§ **Task objective**: Would you restate every entry that follows, word for word, and leave out the pictures?

§ **Supplied material**:
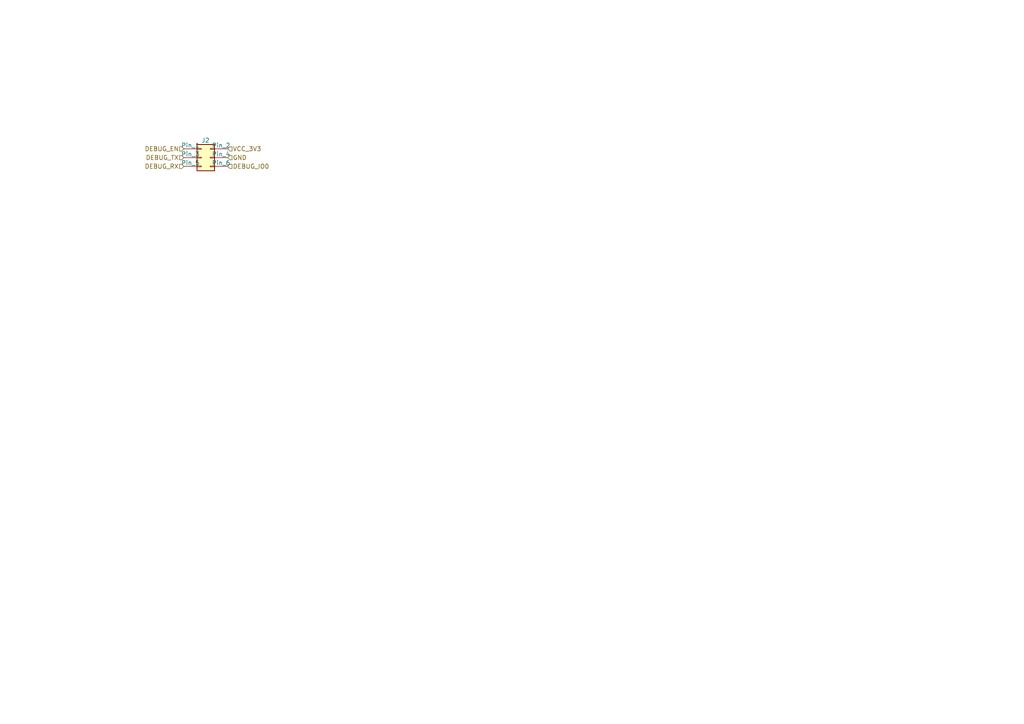
<source format=kicad_sch>
(kicad_sch
	(version 20250114)
	(generator "circuit_synth")
	(generator_version "9.0")
	(uuid f5ad4dfe-2cdb-4b6d-bf3a-85d8ec7c1220)
	(paper "A4")
	
	(symbol
		(lib_id "Connector_Generic:Conn_02x03_Odd_Even")
		(at 58.42 45.72 0)
		(unit 1)
		(exclude_from_sim no)
		(in_bom yes)
		(on_board yes)
		(dnp no)
		(fields_autoplaced yes)
		(uuid 95ecc3a3-5b63-4aa5-ad29-c2c054d47479)
		(property "Reference" "J2"
			(at 58.42 40.72 0)
			(effects
				(font
					(size 1.27 1.27)
				)
				(justify left)
			)
		)
		(property "Footprint" "Connector_IDC:IDC-Header_2x03_P2.54mm_Vertical"
			(at 58.42 55.72 0)
			(effects
				(font
					(size 1.27 1.27)
				)
				(hide yes)
			)
		)
		(instances
			(project "ESP32_C6_Dev_Board"
				(path "/2953b0c3-12b8-4ac0-bd4c-6b1cdca6102d/d1af3ce7-7808-4854-9d50-0d9013db4d54/412ca16a-ef62-4a3d-8587-34139fba41eb"
					(reference "J2")
					(unit 1)
				)
			)
		)
	)
	(hierarchical_label
		"DEBUG_EN"
		(shape
			input
		)
		(at 53.34 43.18 180)
		(effects
			(font
				(size 1.27 1.27)
			)
			(justify right)
		)
		(uuid 6134521e-d6c3-4555-a9d0-176fa6a5f94e)
	)
	(hierarchical_label
		"DEBUG_TX"
		(shape
			input
		)
		(at 53.34 45.72 180)
		(effects
			(font
				(size 1.27 1.27)
			)
			(justify right)
		)
		(uuid 6bfeaa08-29fd-4356-a62d-7d6e02b4b979)
	)
	(hierarchical_label
		"DEBUG_RX"
		(shape
			input
		)
		(at 53.34 48.26 180)
		(effects
			(font
				(size 1.27 1.27)
			)
			(justify right)
		)
		(uuid b623dcda-e649-47a9-b047-3354e2598552)
	)
	(hierarchical_label
		"VCC_3V3"
		(shape
			input
		)
		(at 66.04 43.18 0)
		(effects
			(font
				(size 1.27 1.27)
			)
			(justify left)
		)
		(uuid 4fb09d72-01b9-4233-9143-8093a71abc09)
	)
	(hierarchical_label
		"GND"
		(shape
			input
		)
		(at 66.04 45.72 0)
		(effects
			(font
				(size 1.27 1.27)
			)
			(justify left)
		)
		(uuid af8825b0-6c99-4699-a772-316379d42906)
	)
	(hierarchical_label
		"DEBUG_IO0"
		(shape
			input
		)
		(at 66.04 48.26 0)
		(effects
			(font
				(size 1.27 1.27)
			)
			(justify left)
		)
		(uuid cd4e9517-a4e0-4e07-8c4c-c7fa19f10b59)
	)
	(sheet_instances
		(path "/"
			(page "1")
		)
	)
	(embedded_fonts
		no
	)
)
</source>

§ **Your response**:
<source format=kicad_sch>
(kicad_sch
	(version 20250114)
	(generator "circuit_synth")
	(generator_version "9.0")
	(uuid f5ad4dfe-2cdb-4b6d-bf3a-85d8ec7c1220)
	(paper "A4")
	
	(symbol
		(lib_id "Connector_Generic:Conn_02x03_Odd_Even")
		(at 58.42 45.72 0)
		(unit 1)
		(exclude_from_sim no)
		(in_bom yes)
		(on_board yes)
		(dnp no)
		(fields_autoplaced yes)
		(uuid 95ecc3a3-5b63-4aa5-ad29-c2c054d47479)
		(property "Reference" "J2"
			(at 58.42 40.72 0)
			(effects
				(font
					(size 1.27 1.27)
				)
				(justify left)
			)
		)
		(property "Footprint" "Connector_IDC:IDC-Header_2x03_P2.54mm_Vertical"
			(at 58.42 55.72 0)
			(effects
				(font
					(size 1.27 1.27)
				)
				(hide yes)
			)
		)
		(instances
			(project "ESP32_C6_Dev_Board"
				(path "/2953b0c3-12b8-4ac0-bd4c-6b1cdca6102d/d1af3ce7-7808-4854-9d50-0d9013db4d54/412ca16a-ef62-4a3d-8587-34139fba41eb"
					(reference "J2")
					(unit 1)
				)
			)
		)
	)
	(hierarchical_label
		"DEBUG_EN"
		(shape
			input
		)
		(at 53.34 43.18 180)
		(effects
			(font
				(size 1.27 1.27)
			)
			(justify right)
		)
		(uuid 6134521e-d6c3-4555-a9d0-176fa6a5f94e)
	)
	(hierarchical_label
		"DEBUG_TX"
		(shape
			input
		)
		(at 53.34 45.72 180)
		(effects
			(font
				(size 1.27 1.27)
			)
			(justify right)
		)
		(uuid 6bfeaa08-29fd-4356-a62d-7d6e02b4b979)
	)
	(hierarchical_label
		"DEBUG_RX"
		(shape
			input
		)
		(at 53.34 48.26 180)
		(effects
			(font
				(size 1.27 1.27)
			)
			(justify right)
		)
		(uuid b623dcda-e649-47a9-b047-3354e2598552)
	)
	(hierarchical_label
		"VCC_3V3"
		(shape
			input
		)
		(at 66.04 43.18 0)
		(effects
			(font
				(size 1.27 1.27)
			)
			(justify left)
		)
		(uuid 4fb09d72-01b9-4233-9143-8093a71abc09)
	)
	(hierarchical_label
		"GND"
		(shape
			input
		)
		(at 66.04 45.72 0)
		(effects
			(font
				(size 1.27 1.27)
			)
			(justify left)
		)
		(uuid af8825b0-6c99-4699-a772-316379d42906)
	)
	(hierarchical_label
		"DEBUG_IO0"
		(shape
			input
		)
		(at 66.04 48.26 0)
		(effects
			(font
				(size 1.27 1.27)
			)
			(justify left)
		)
		(uuid cd4e9517-a4e0-4e07-8c4c-c7fa19f10b59)
	)
	(sheet_instances
		(path "/"
			(page "1")
		)
	)
	(embedded_fonts
		no
	)
)
</source>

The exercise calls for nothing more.